9 de junio de 2012

De las palabras y el miedo a sanar.

Nunca creí en las casualidades, pero ésta no era una ocasión cualquiera. El hecho de que arbitrariamente mi máquina hubiera cobrado vida justo a tiempo para sacarme de las manos semejante escrito no hacía más que proyectarme erradamente en mis ideas. Hacía tiempo que esperaba equivocarme de manera tan evidente, pero nunca me imaginé que fuera la tecnología, enemiga histórica de mis sentimientos, la que me expusiera frágil ante mi inconsistencia personal.
Calculo que no había pasado las cincuenta palabras, pero lejos de ser inocuas, resultaban las más valientes y sinceras que en mucho tiempo habían salido de mi alma. Quisiera pensar que puedo volver a escribirlas, pero incluso con toda la energía que surge de mi interior al momento de sentarme frente a las letras, no creo que pudiera permitírmelo. No es que fueran violentas, ni siquiera insultantes, pero de su honestidad surgía el dolor más poderoso que jamás había conocido.
Sentía la impotencia de siempre, regocijada en la imposibilidad de reescribir lo perdido. Había algo de escurridizo en mi sistema de escribir. Una sensación de catarata momentánea que resultaba ilógica en mi sistema de vida. De todas mis normas, mis límites, mis planes, mis ordenamientos, las letras resultaban borrosas por su espontaneidad.
De repente, con esa sorpresa que siempre me produce lo que aparece en la pantalla, reaparecieron esas palabras perdidas. Me asusté de mi misma, de lo que no podía hacer. Si ese manojo de sentidos que solos se cayeron en el papel de mentira una vez había vuelto, ¿cuántas eran las cosas que iban a volver, cuando menos las esperara, en el momento menos oportuno?
A diferencia de lo que uno espera cuando se asusta, no me paralicé. O sí, pero no de la manera en la que la gente suele paralizarse. Me paralicé al no poder evitar actuar como suelo hacerlo: respiré hondo y seguí con lo que estaba haciendo, como lo estaba haciendo, a pesar de no quererlo. La impotencia que provoca la realidad cuando resulta violenta contra uno, con tal poder que te hace creer que no podés saltar antes del precipicio, destruye los ánimos de cambiar.

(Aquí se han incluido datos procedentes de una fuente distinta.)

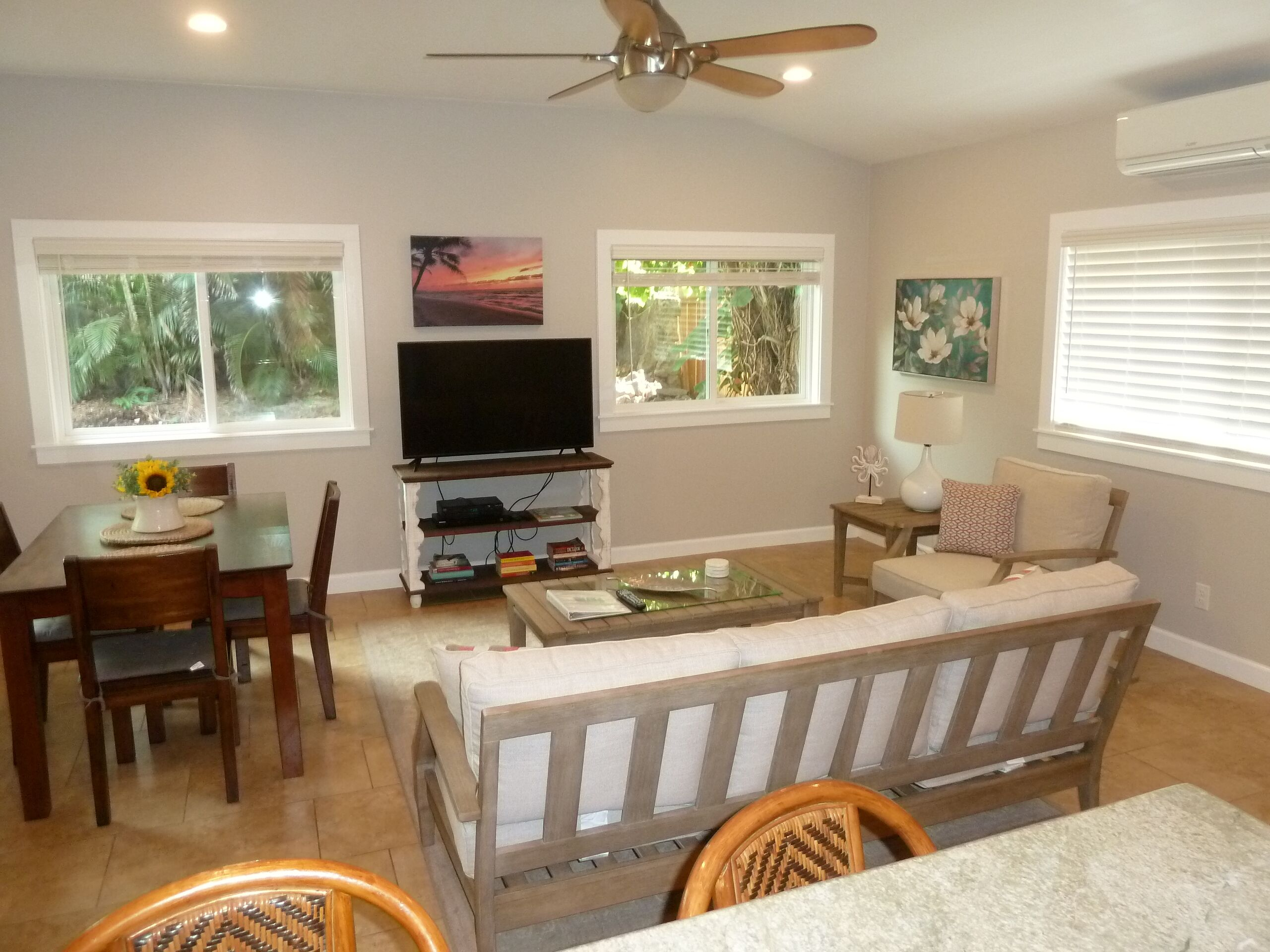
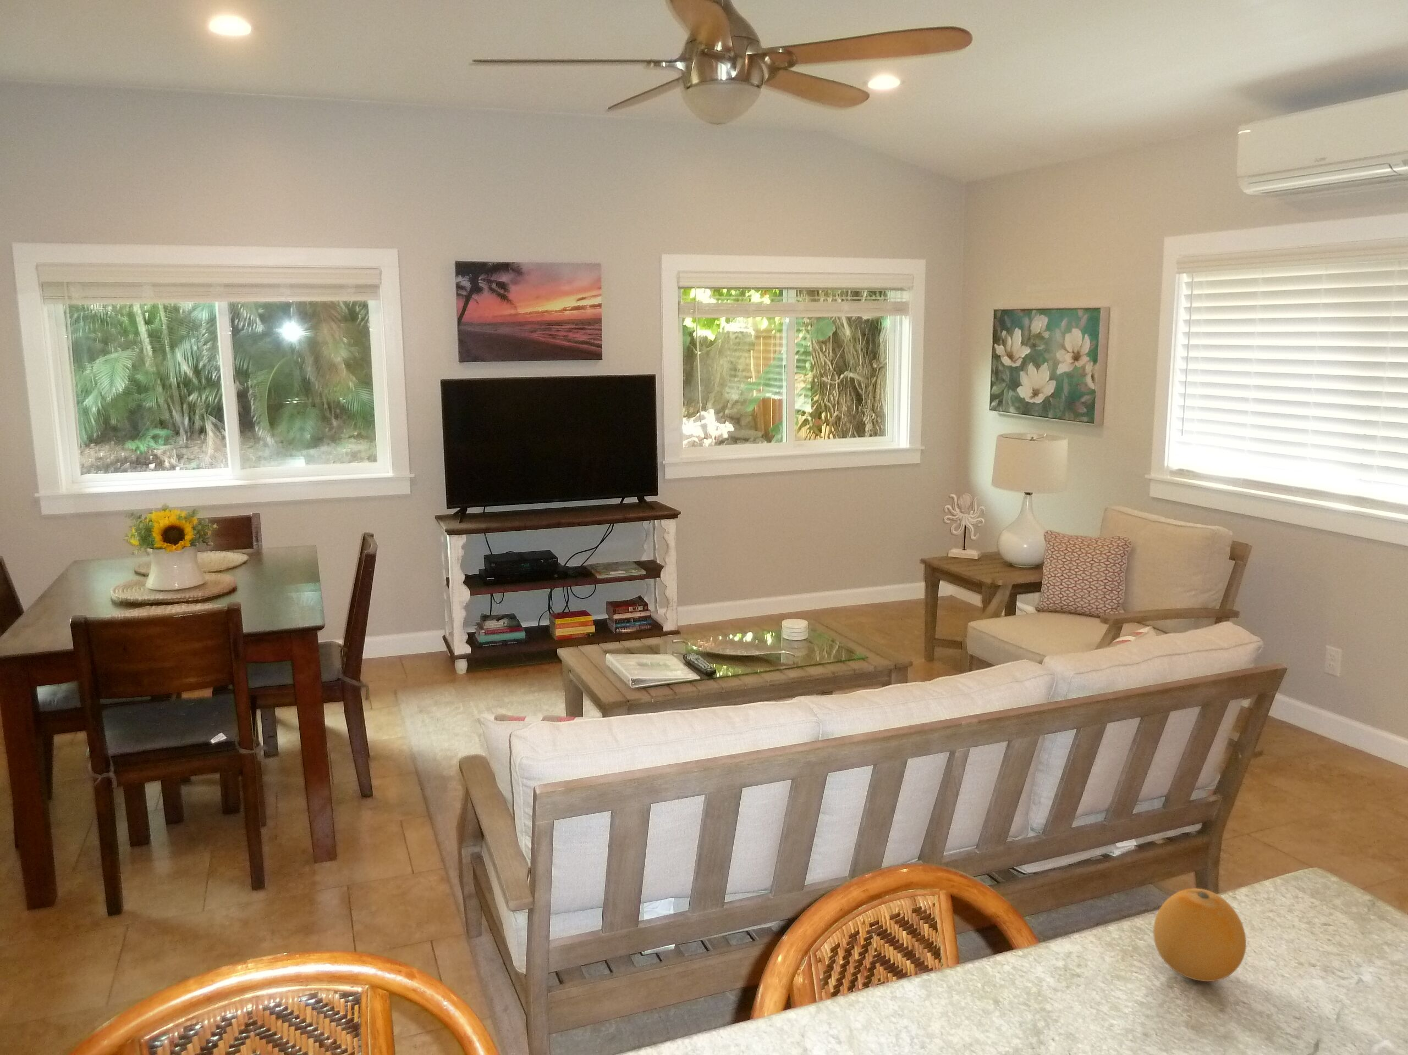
+ fruit [1153,888,1247,982]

Me quedé esperando que saliera de mí el demonio que arrasa con cuanto frívolo deseo del mundo, ése que creo tener cuando discuto con el silencio de mi propia consciencia. Sin embargo, nunca apareció. Corté lo escrito y miré la hoja en blanco. Sabía que con un sólo click podía recuperar lo escrito y volver a enfrentarme, pero no lo hice. Cerré todo, incluyendo mis ojos. Las palabras brotaron de nuevo, pero ahora nadie las conocería, ni siquiera yo. Enfrentarlas no era una opción, parar tampoco. Abrí los ojos y me senté al teclado. La pantalla nunca había estado más en blanco.